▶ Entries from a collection
+===+

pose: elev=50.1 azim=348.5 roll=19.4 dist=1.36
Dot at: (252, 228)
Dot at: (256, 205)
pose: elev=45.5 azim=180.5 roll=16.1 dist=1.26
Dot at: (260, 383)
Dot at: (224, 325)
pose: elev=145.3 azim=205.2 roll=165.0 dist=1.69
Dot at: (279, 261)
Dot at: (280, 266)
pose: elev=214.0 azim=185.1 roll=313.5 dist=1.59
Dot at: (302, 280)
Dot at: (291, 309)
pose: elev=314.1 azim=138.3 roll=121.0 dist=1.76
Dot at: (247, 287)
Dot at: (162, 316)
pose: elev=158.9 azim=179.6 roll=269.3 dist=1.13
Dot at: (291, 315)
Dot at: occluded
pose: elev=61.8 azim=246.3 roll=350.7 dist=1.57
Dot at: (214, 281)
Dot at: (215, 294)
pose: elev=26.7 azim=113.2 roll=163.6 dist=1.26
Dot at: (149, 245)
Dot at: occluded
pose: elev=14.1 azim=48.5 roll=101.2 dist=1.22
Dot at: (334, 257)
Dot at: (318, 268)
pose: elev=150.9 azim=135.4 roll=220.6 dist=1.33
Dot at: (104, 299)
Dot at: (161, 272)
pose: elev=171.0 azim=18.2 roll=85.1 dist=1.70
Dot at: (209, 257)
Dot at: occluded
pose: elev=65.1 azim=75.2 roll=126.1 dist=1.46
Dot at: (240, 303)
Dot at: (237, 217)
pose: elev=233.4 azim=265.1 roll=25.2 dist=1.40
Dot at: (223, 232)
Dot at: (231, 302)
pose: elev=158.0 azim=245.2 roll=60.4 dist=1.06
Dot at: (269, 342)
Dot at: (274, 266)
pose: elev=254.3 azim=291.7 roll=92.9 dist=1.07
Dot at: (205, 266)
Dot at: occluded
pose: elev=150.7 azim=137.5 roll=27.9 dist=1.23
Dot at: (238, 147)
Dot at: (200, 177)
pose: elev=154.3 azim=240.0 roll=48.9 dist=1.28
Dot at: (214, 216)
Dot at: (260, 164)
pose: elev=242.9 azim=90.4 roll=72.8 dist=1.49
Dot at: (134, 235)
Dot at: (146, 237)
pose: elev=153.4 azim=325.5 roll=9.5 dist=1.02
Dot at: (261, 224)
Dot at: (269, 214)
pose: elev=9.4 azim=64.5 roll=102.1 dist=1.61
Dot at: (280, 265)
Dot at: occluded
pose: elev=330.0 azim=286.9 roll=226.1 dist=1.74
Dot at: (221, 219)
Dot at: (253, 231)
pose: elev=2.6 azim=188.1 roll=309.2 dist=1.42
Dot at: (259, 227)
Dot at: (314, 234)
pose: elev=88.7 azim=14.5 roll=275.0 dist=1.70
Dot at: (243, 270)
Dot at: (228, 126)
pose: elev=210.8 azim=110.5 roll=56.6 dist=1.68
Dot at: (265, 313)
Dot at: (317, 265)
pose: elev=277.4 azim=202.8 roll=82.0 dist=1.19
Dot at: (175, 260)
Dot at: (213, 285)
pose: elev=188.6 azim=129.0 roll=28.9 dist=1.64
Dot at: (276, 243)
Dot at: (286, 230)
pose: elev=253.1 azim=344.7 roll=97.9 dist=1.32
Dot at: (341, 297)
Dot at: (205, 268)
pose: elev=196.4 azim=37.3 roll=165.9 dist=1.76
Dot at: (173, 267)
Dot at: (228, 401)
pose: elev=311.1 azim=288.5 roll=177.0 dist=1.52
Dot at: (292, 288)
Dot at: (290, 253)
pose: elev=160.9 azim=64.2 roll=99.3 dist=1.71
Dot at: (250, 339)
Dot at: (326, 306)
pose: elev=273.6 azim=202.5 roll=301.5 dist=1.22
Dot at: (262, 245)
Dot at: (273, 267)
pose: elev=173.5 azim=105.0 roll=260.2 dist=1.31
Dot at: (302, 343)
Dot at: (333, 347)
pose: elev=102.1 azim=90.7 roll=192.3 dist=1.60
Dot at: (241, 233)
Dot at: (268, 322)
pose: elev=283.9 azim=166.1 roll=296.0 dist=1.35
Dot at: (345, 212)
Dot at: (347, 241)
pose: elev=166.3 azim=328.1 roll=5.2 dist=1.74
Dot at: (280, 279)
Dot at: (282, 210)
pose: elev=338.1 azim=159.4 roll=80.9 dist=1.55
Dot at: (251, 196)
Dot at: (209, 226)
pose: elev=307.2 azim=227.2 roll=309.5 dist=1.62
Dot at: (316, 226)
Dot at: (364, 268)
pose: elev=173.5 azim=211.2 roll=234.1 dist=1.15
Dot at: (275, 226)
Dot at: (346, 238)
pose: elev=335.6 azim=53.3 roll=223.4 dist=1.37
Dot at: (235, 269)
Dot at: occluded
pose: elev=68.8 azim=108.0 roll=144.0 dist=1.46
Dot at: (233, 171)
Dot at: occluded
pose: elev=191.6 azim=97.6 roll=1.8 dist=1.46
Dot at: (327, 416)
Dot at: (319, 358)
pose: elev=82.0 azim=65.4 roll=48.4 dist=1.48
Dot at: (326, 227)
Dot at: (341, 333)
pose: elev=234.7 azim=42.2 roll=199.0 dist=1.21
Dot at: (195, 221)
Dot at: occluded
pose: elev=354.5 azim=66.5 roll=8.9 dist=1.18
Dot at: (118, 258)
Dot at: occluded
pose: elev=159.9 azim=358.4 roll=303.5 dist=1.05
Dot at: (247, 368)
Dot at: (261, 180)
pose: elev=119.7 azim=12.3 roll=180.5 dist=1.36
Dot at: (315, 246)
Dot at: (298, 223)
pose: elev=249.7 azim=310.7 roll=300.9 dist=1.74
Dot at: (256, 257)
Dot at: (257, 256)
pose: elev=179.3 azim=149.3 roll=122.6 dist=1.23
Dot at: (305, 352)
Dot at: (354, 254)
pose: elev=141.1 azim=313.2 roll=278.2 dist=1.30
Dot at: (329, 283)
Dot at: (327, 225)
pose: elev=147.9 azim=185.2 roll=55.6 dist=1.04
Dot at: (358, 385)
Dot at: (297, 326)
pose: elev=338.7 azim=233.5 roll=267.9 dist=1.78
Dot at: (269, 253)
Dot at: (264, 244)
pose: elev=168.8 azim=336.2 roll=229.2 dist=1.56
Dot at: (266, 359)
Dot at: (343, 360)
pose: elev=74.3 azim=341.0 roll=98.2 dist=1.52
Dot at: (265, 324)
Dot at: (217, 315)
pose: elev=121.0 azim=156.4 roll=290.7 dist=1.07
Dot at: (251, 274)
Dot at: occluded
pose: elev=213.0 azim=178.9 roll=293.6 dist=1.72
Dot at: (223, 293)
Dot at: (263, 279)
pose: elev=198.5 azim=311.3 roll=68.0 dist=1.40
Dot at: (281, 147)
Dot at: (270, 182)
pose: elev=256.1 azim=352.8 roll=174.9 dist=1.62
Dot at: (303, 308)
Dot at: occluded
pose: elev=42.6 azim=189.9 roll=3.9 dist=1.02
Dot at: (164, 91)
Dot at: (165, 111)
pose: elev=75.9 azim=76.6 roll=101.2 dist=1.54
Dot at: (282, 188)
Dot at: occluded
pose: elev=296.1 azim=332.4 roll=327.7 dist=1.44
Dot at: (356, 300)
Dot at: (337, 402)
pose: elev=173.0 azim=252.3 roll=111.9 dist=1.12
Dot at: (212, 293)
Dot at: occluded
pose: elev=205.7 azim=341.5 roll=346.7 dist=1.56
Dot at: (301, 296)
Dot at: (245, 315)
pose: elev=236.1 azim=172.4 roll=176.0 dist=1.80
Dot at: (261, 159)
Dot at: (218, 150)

+===+

▶ Aim
Copy the material from its start through the line containing "Dot at: (280, 266)", swapping "pose" for "camera" and leaving everything else unchanged.

▶ Solution for this exercise
camera: elev=50.1 azim=348.5 roll=19.4 dist=1.36
Dot at: (252, 228)
Dot at: (256, 205)
camera: elev=45.5 azim=180.5 roll=16.1 dist=1.26
Dot at: (260, 383)
Dot at: (224, 325)
camera: elev=145.3 azim=205.2 roll=165.0 dist=1.69
Dot at: (279, 261)
Dot at: (280, 266)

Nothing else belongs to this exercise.